Kunsheng · 11-13-2009, 02:24 PM

Thanks a lot! Telemachos! It works like a charm!

Possible give me some explaination about that ? (or what was wrong with my previous program ?) The prev program I was using was introduced as working example according to many sites although it is not... Also they mentioned the prev program were using 'Schwartzian transform'..

Telemachos · 11-13-2009, 06:41 PM

I have to be honest, I came to this post a bit late and didn't even look at the first Perl version you had posted. (I knew it wasn't working, so I wrote something that I thought did work.) So I didn't see that there was in fact a Schwartzian transform there.

There were two basic problems with the script you started with: first, it was sorting by fields 2 and 1 - even though field 1 was the url and second, it was trying to sort by date before month. My guess is that the script you found was written for similar, but not identical records.

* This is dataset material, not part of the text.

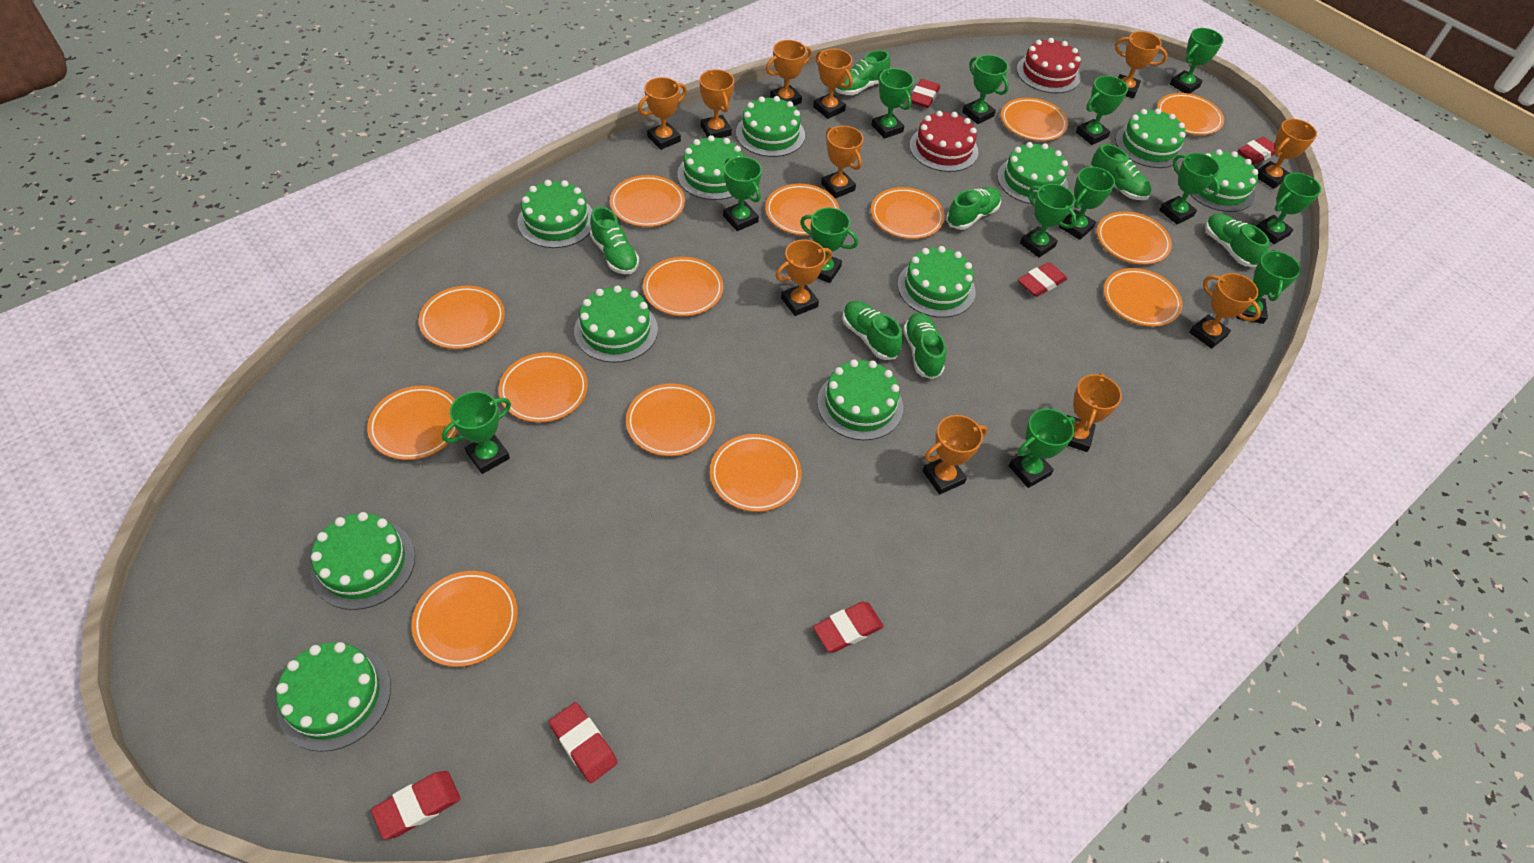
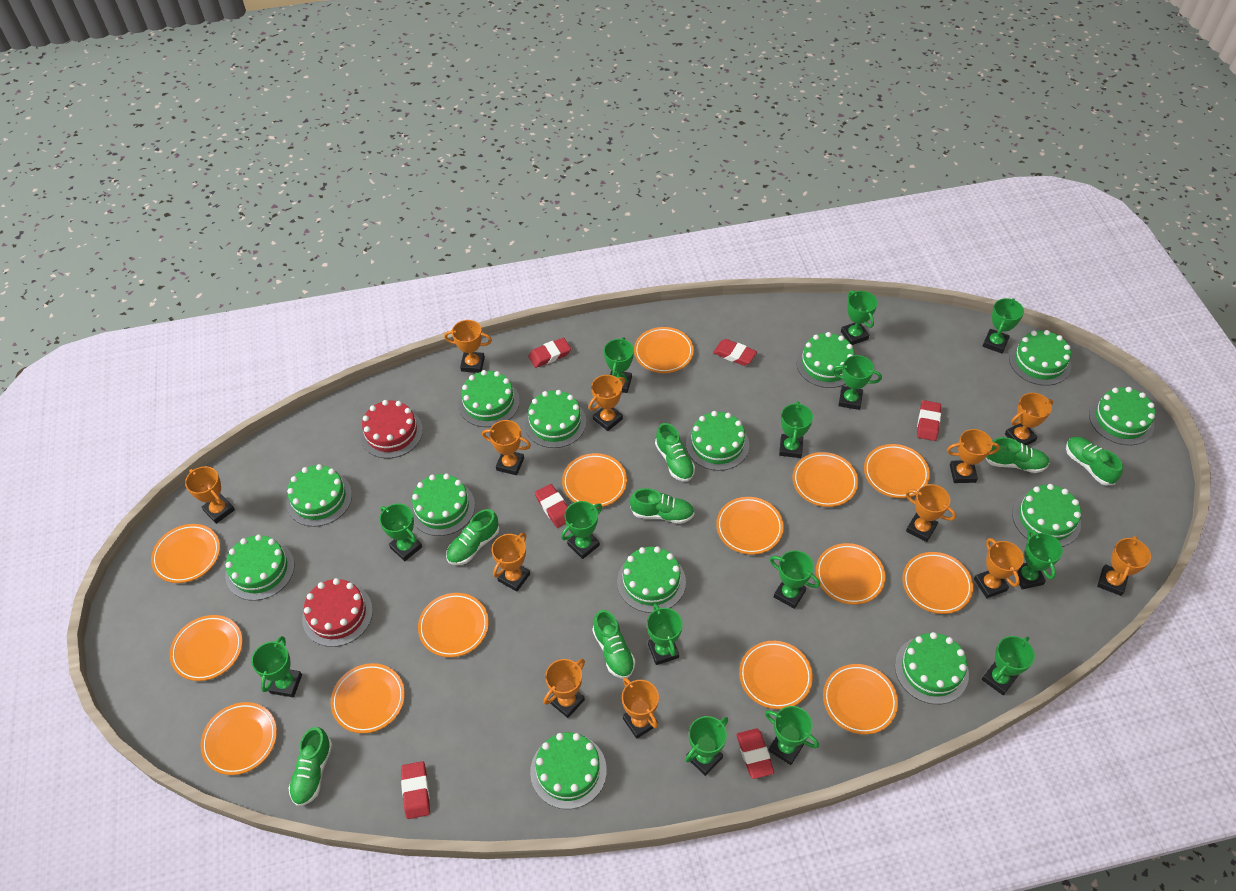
green cake: [276,642,391,752] [311,512,415,610] [518,180,593,248] [574,286,658,363] [677,135,744,200] [736,96,805,157] [817,359,903,440] [897,246,976,318] [997,142,1068,204] [1115,109,1186,168] [1190,149,1258,212] = 11 -> [225,534,294,601] [286,464,352,527] [409,474,475,536] [458,370,520,427] [524,390,586,448] [530,732,607,809] [617,546,686,613] [686,411,749,471] [796,332,854,388] [895,632,969,704] [1009,330,1071,386] [1012,484,1081,547] [1089,387,1155,445] = 13
green trophy: [442,391,511,474] [723,157,762,231] [800,208,858,283] [871,68,914,139] [962,55,1009,124] [1008,409,1075,488] [1020,184,1077,258] [1059,167,1115,240] [1076,76,1128,145] [1159,153,1220,224] [1170,28,1224,94] [1236,250,1301,324] [1256,173,1321,244] = 13 -> [251,636,302,697] [379,504,422,561] [561,501,602,559] [604,337,634,393] [647,604,682,665] [685,716,728,776] [765,706,819,765] [770,550,820,609] [779,401,813,458] [832,355,882,410] [841,290,878,345] [982,298,1024,354] [982,636,1035,695] [1017,529,1063,589] = 14
orange trophy: [638,77,687,150] [699,69,734,138] [766,40,812,106] [775,239,832,316] [813,49,853,119] [821,126,864,198] [923,415,988,495] [1066,373,1122,452] [1115,31,1168,99] [1189,273,1261,349] [1258,119,1317,189] = 11 -> [185,466,235,524] [444,320,492,373] [482,420,531,475] [492,533,530,592] [543,659,585,718] [588,375,625,431] [622,677,659,739] [906,484,956,542] [947,429,1000,483] [974,538,1024,598] [1005,393,1053,446] [1097,536,1151,596] = 12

As for what my script does, here's the breakdown. I put the explanations into comments in the file. Hope this helps:

Code:

#!/usr/bin/env perl
use strict;
use warnings;

# create a @records array to hold the lines from the file
my @records;

# run through the file line by line, remove the newline from each line and then
# stuff the line into the @records array
while (<>) {
    chomp;
    push @records, $_;
}

# the complicated bit: you have to read this backwards - the first thing that
# happens is the map on the last line of this block; that map creates an anonymous array,
# made up of the whole line (the 0th element) and a sub anonymous array (the 1st element);
# the sub-array has the month (the 0th element) and the date (the 1st element);
# next, we do the sort: the sort compares the months first; if the months are equal, we
# fall past the or (||) and compare the dates; the array that comes through there is sorted,
# and the final map selects and passes forward only the original line (the 0th element), now
# in sorted order
#
# whew
my @sorted_records =    map  { $_->[0] }
                        sort { $a->[1][0] <=> $b->[1][0]
                                          ||
                               $a->[1][1] <=> $b->[1][1] }
                        map  { [$_, [(split / /, $_)[1,2]]] } @records;

# print the sorted records
print "$_\n" for @sorted_records;